I'm trying to use Cook's Distance in order to detect outliers in high-dimensional datasets.
However, I've found some troubles in order to do such thing. Usually, once I've built the linear model and compute Cook's Distance, all I get is a vector full of NaN values.
I've created a fictional example to show my problem.
set.seed(100)
data <- as.data.frame(cbind(Class=sample(c(1,2),100,replace=T),matrix(runif(10000,min=-10,max=100),nrow=100)))
With this dataset, I've computed Cook's distance with two different subsets of markers:
# Full of NaN values
mod <- lm(formula=Class ~ ., data=data)
cooksd <- cooks.distance(mod)
print(cooksd)
, and
# Values different from NaN
mod <- lm(formula=Class ~ ., data=data[,c(1:51)])
cooksd <- cooks.distance(mod)
print(cooksd)
So, I don't know if:
- Cook's distance is not suitable for this kind scenarios
- A vector full of NaN values mean that there is no influence between points
- Cook's distance is sensitive to high number of features
Best Answer
The problem here is not just that Cook's distance is not suitable for this kind of scenario: even classical linear regression is not suitable.
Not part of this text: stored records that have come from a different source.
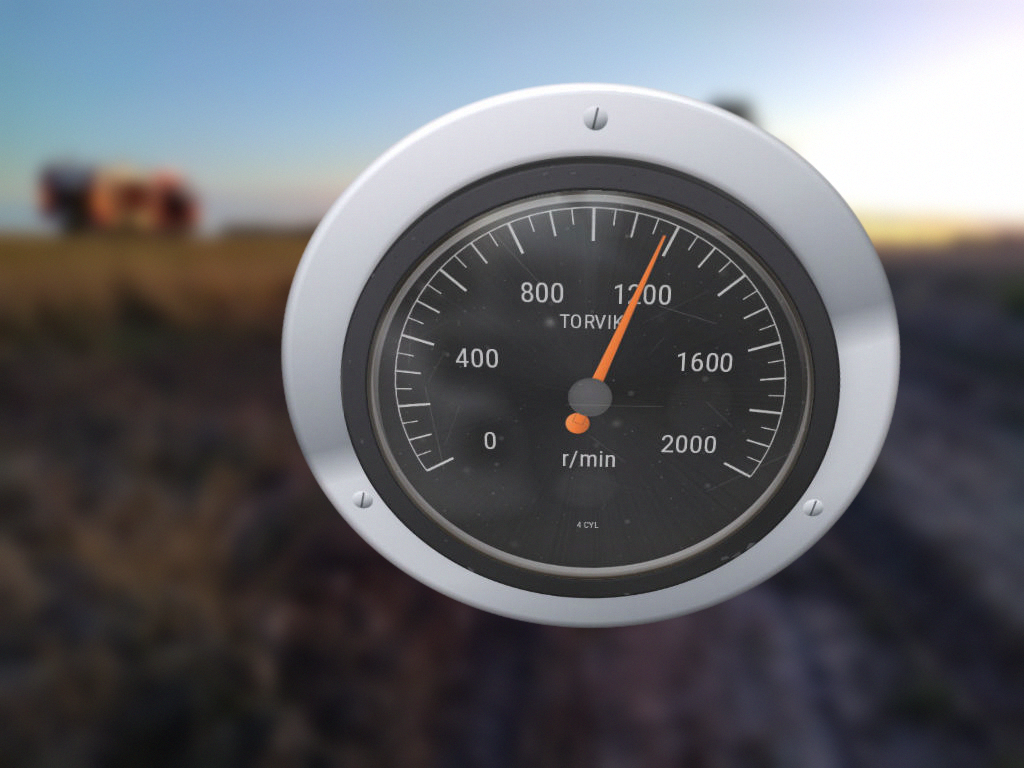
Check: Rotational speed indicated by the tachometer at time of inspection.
1175 rpm
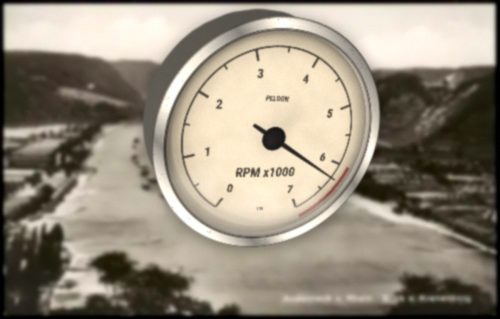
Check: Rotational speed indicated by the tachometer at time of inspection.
6250 rpm
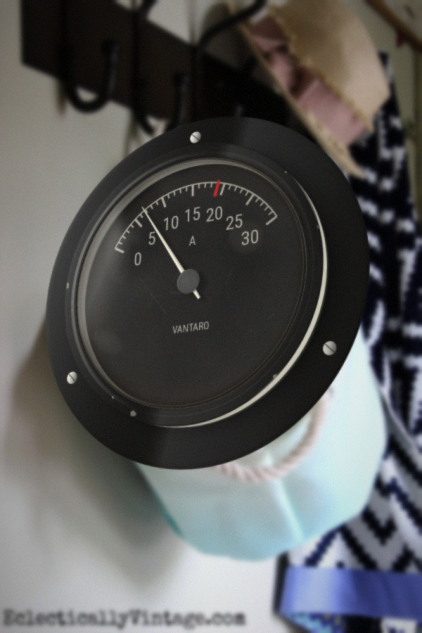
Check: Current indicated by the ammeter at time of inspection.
7 A
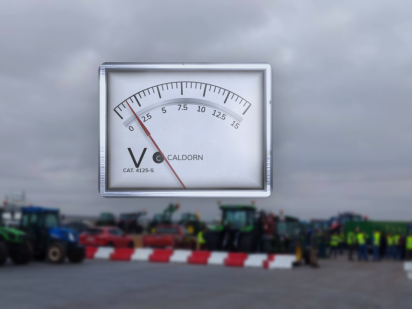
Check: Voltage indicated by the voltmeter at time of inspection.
1.5 V
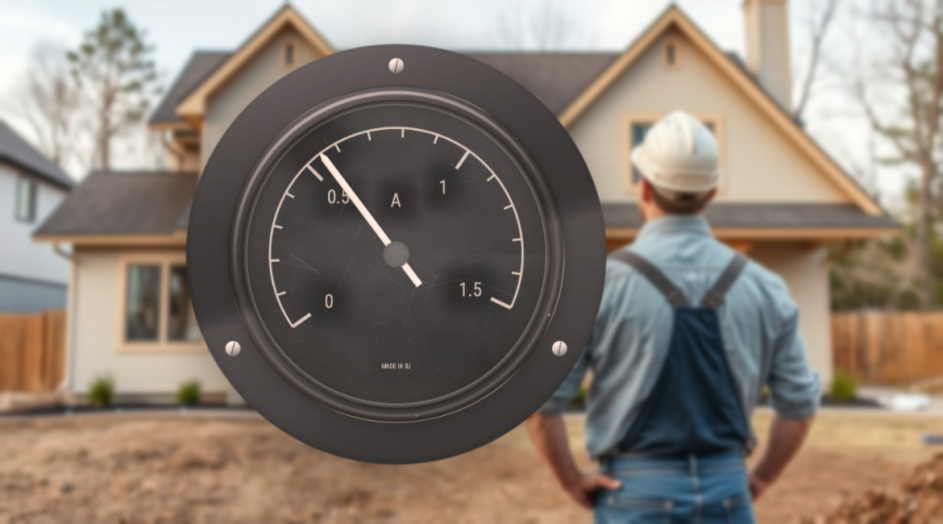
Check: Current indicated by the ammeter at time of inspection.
0.55 A
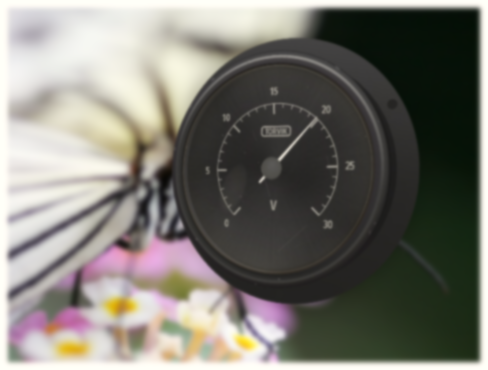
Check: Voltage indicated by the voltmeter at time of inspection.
20 V
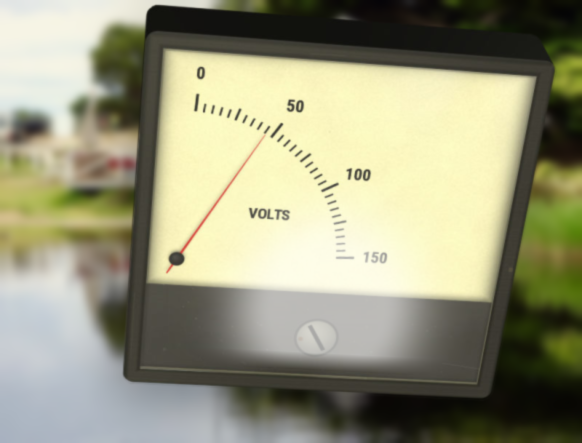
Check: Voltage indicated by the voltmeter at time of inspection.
45 V
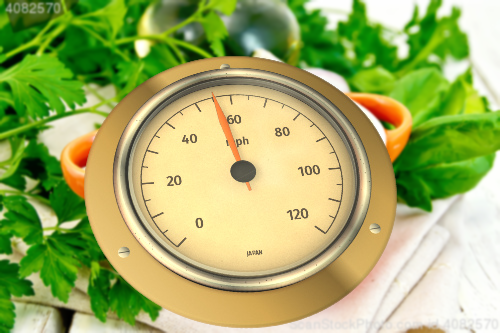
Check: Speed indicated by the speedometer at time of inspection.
55 mph
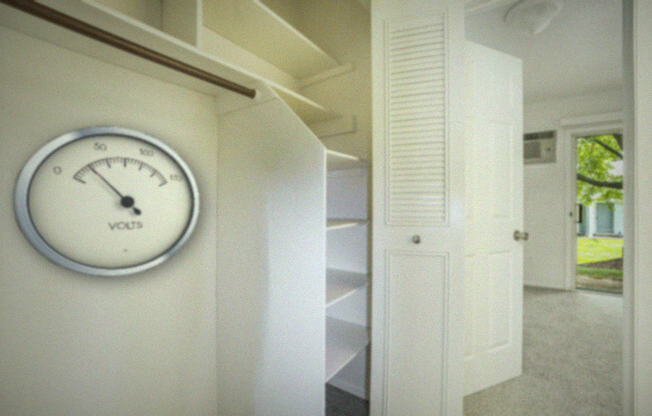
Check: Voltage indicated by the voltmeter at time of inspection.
25 V
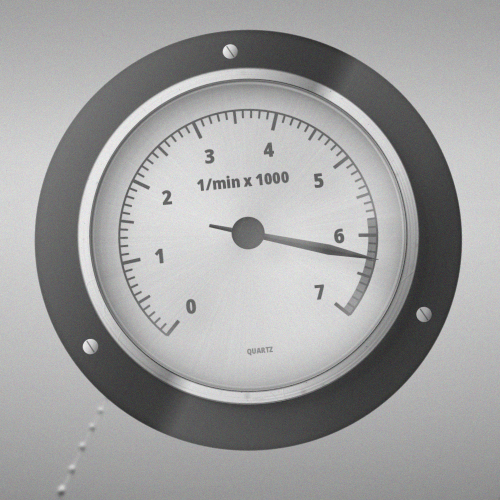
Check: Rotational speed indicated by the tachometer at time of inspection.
6300 rpm
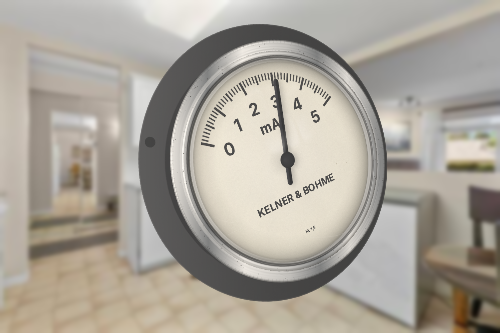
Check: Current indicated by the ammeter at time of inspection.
3 mA
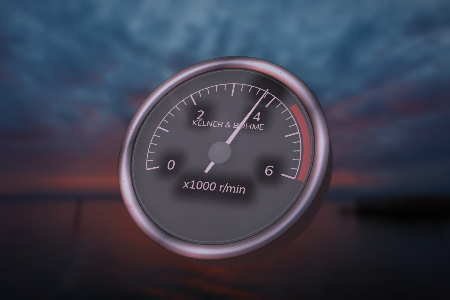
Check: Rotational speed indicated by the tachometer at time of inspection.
3800 rpm
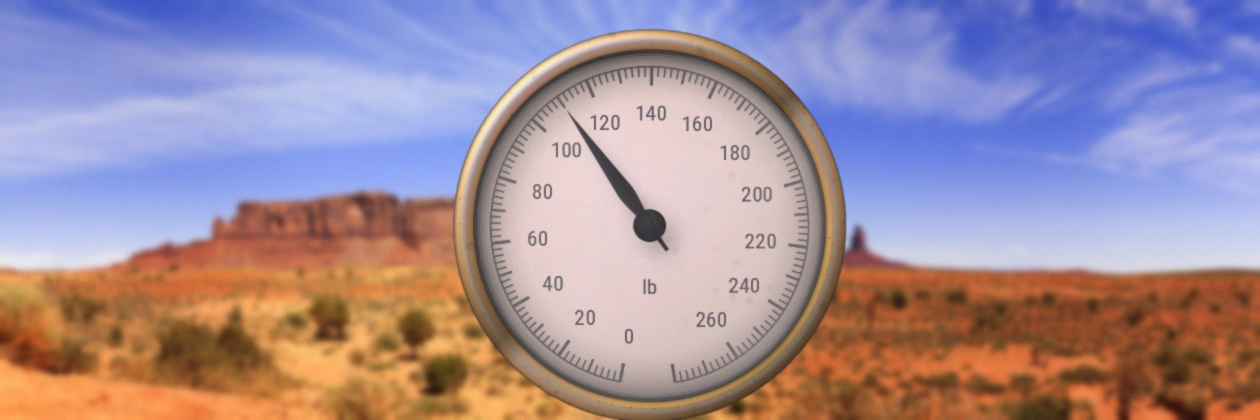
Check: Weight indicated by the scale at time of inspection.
110 lb
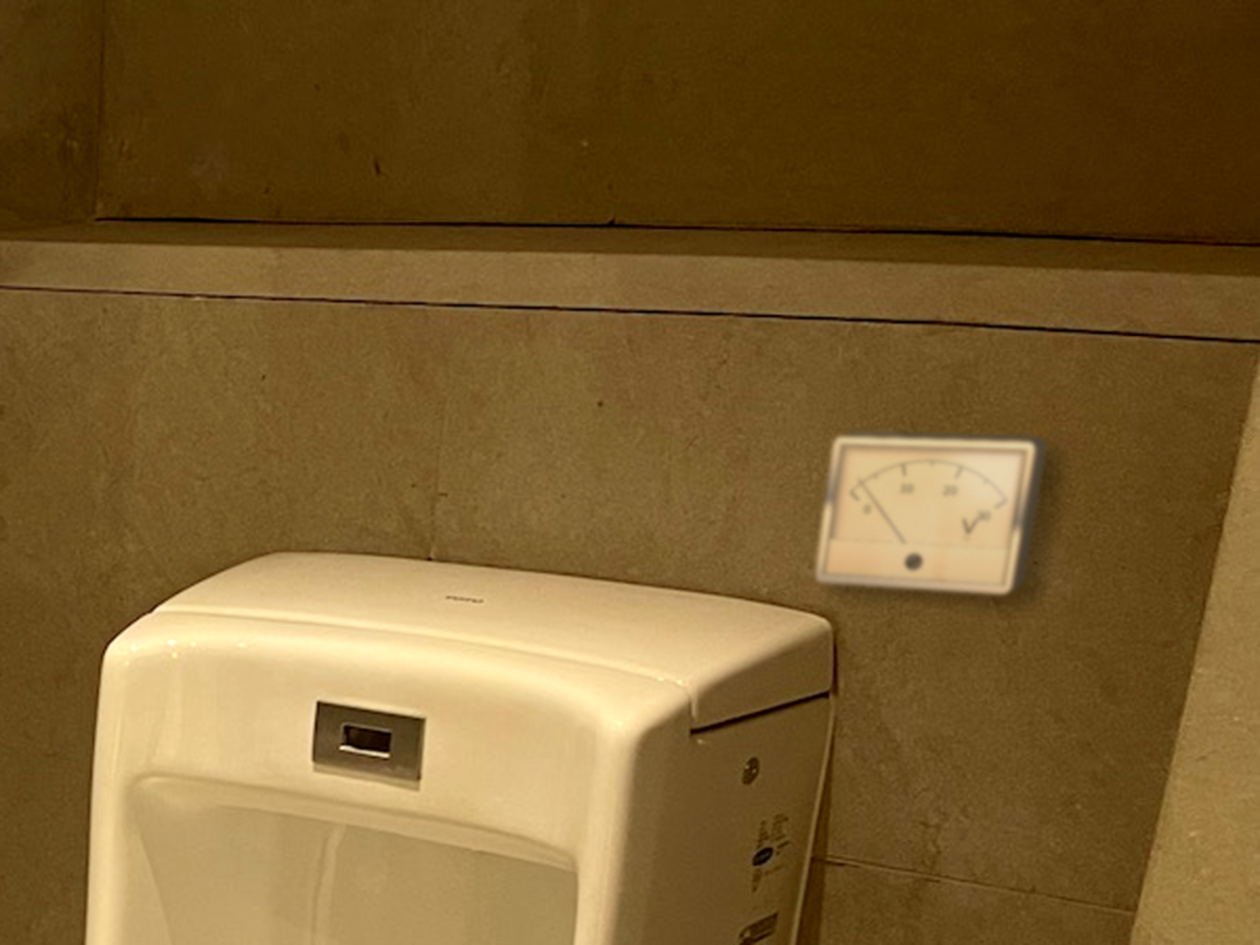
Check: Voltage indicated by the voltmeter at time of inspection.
2.5 V
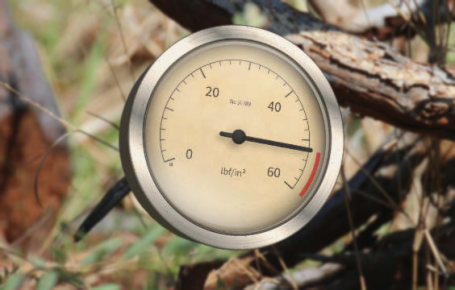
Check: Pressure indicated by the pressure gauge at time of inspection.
52 psi
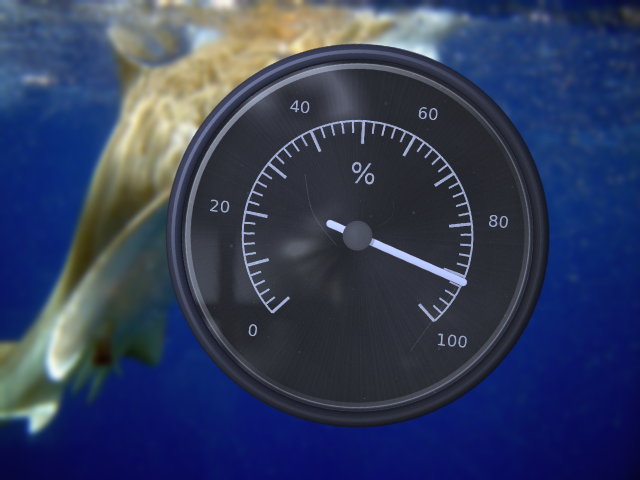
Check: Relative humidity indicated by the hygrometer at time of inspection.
91 %
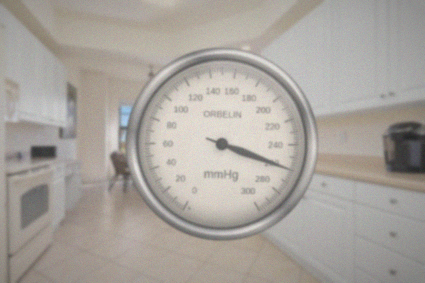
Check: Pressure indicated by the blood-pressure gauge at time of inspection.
260 mmHg
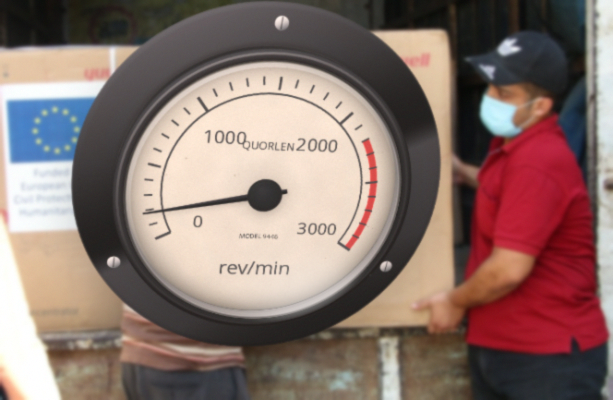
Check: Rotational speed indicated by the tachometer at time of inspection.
200 rpm
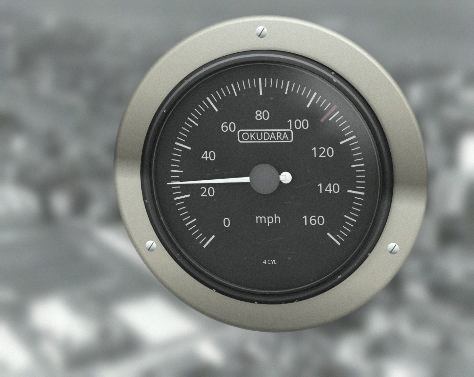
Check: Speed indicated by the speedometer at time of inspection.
26 mph
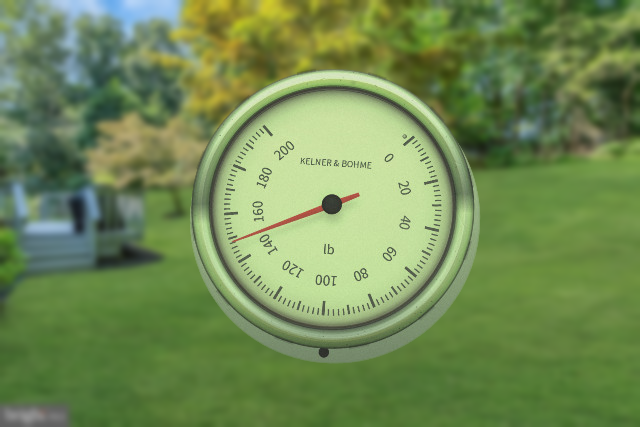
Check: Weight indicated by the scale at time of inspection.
148 lb
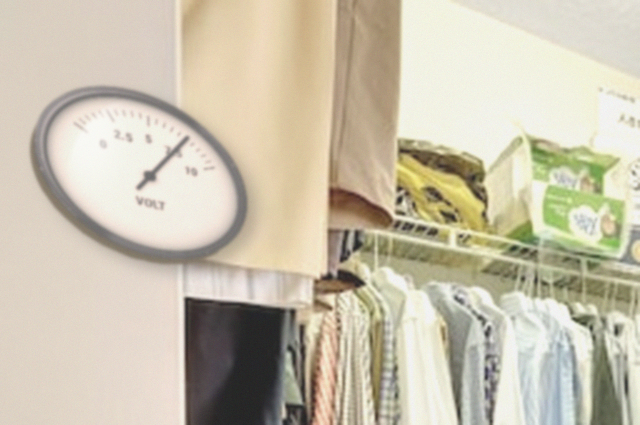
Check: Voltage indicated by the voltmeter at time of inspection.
7.5 V
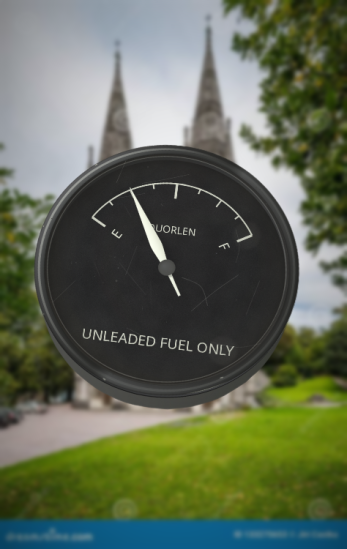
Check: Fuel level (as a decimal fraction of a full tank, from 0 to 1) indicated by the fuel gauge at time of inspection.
0.25
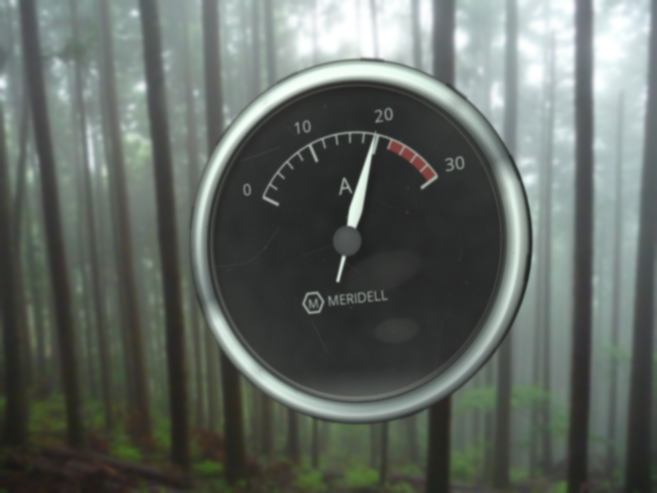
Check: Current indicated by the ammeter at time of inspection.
20 A
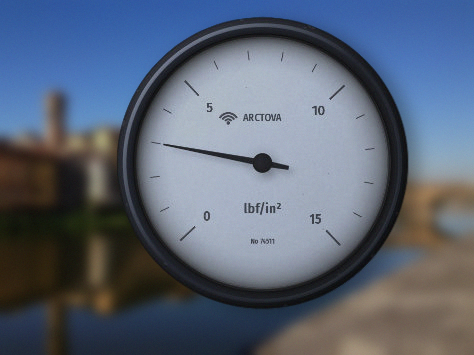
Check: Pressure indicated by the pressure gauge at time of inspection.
3 psi
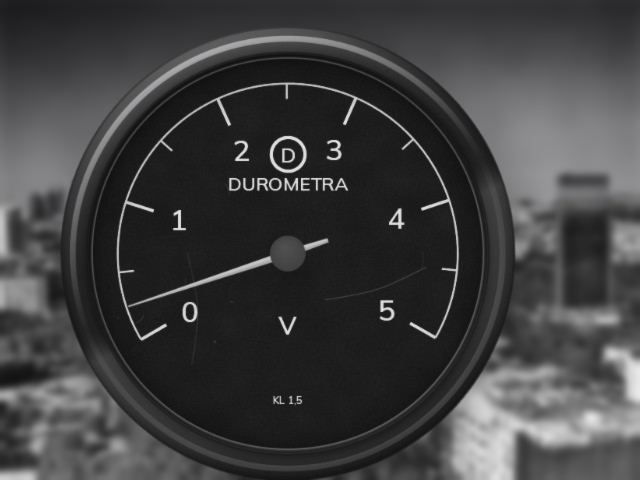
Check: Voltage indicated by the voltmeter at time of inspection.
0.25 V
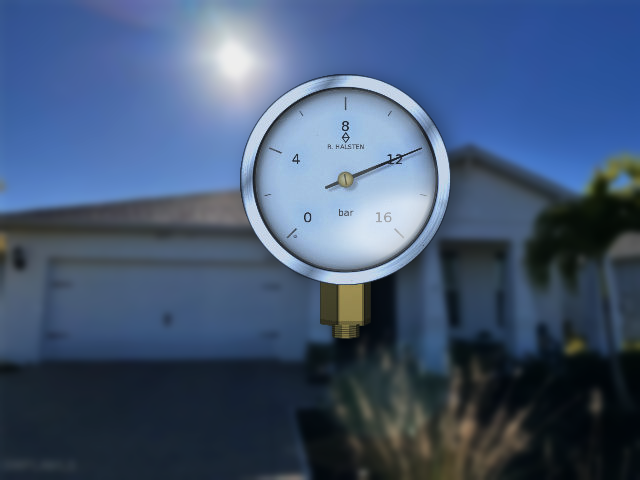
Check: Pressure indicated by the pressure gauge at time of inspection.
12 bar
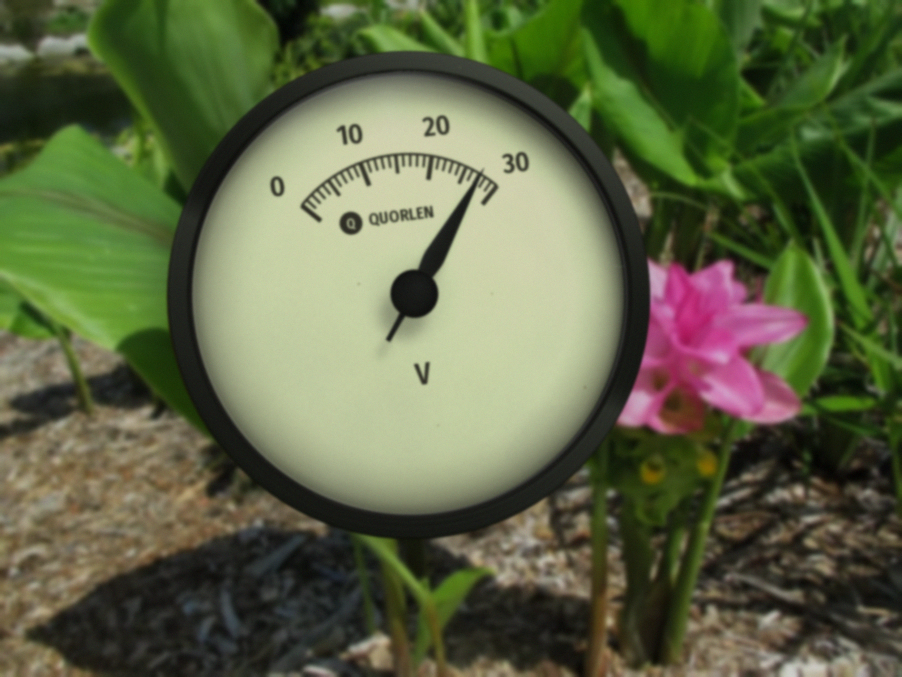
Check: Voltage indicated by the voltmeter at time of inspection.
27 V
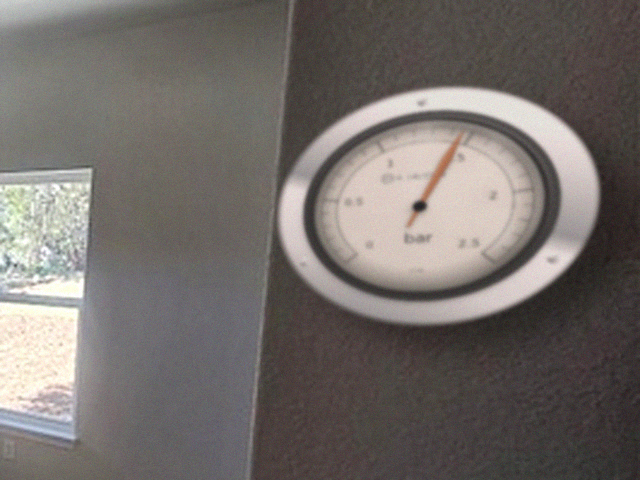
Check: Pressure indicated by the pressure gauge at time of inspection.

Here you have over 100 predictors but just 10 observations. Therefore, ordinary least squares doesn't yield a single solution and variances of parameters and residuals can't be estimated. You can see that for your example data even one parameter can't be estimated:
Due to the same reason, Cook's distance can't be computed. A definition of Cook's distance is:
$$D_i = \frac{e_{i}^{2}}{s^{2} p}\left[\frac{h_{i}}{(1-h_{i})^2}\right]$$
where $$s^{2} \equiv \left( n - p \right)^{-1} \mathbf{e}^{\top} \mathbf{e}$$ is the mean squared error of the regression model. Therefore, if the mean squared error of the regression model can't be computed or it is estimated to be zero, Cook's distance can't be computed and R just gives NaN.
I suggest using a different method to adjust your model, like Lasso or partial least squares - unless you can get more observations than parameters.